What is expected → Copy out the data in full, keeping each line exactly as it reads.
┌──
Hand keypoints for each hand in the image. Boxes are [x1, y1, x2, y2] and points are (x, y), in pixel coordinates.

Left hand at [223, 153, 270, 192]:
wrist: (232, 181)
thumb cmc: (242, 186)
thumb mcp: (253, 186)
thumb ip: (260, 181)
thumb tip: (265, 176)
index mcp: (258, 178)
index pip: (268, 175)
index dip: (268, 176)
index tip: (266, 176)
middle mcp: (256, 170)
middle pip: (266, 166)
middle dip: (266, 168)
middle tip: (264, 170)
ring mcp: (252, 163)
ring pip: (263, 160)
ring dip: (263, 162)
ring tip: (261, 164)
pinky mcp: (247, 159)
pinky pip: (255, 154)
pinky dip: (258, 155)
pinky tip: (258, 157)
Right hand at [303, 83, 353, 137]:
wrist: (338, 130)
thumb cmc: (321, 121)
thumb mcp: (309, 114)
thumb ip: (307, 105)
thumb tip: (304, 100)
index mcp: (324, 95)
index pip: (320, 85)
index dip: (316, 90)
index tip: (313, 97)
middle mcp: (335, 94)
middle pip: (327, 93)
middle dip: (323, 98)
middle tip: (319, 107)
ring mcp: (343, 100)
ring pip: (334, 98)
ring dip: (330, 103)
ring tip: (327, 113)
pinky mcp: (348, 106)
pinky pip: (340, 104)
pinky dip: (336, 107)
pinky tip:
└──
Output →
Hand keypoints for each hand in the image. Boxes are [x1, y1, x2, y2] and points are (x, y), in pixel coordinates.

Left hand at [223, 153, 270, 192]:
wrist: (232, 181)
thumb cmc: (242, 186)
thumb mcp: (253, 186)
thumb ip: (260, 181)
thumb tip: (265, 176)
index mcp: (258, 178)
index pip: (268, 175)
index dip: (268, 176)
index tip: (266, 176)
middle mcp: (256, 170)
middle pip: (266, 166)
middle dip: (266, 168)
middle tip: (264, 170)
ring mcp: (252, 163)
ring pip: (263, 160)
ring dip: (263, 162)
ring tip: (261, 164)
pinky mcp: (247, 159)
pinky pip: (255, 154)
pinky dip: (258, 155)
pinky tip: (258, 157)
Right hand at [303, 83, 353, 137]:
wrist: (338, 130)
thumb cmc: (321, 121)
thumb mcp: (309, 114)
thumb ip: (307, 105)
thumb tip: (304, 100)
index mcp: (324, 95)
index pip: (320, 85)
index dip: (316, 90)
index tip: (313, 97)
middle mcp: (335, 94)
middle pip: (327, 93)
middle dip: (323, 98)
middle tip: (319, 107)
ring mcp: (343, 100)
ring pip: (334, 98)
ring dip: (330, 103)
ring tip: (327, 113)
pinky mcp: (348, 106)
pinky pip: (340, 104)
pinky dip: (336, 107)
pinky tip:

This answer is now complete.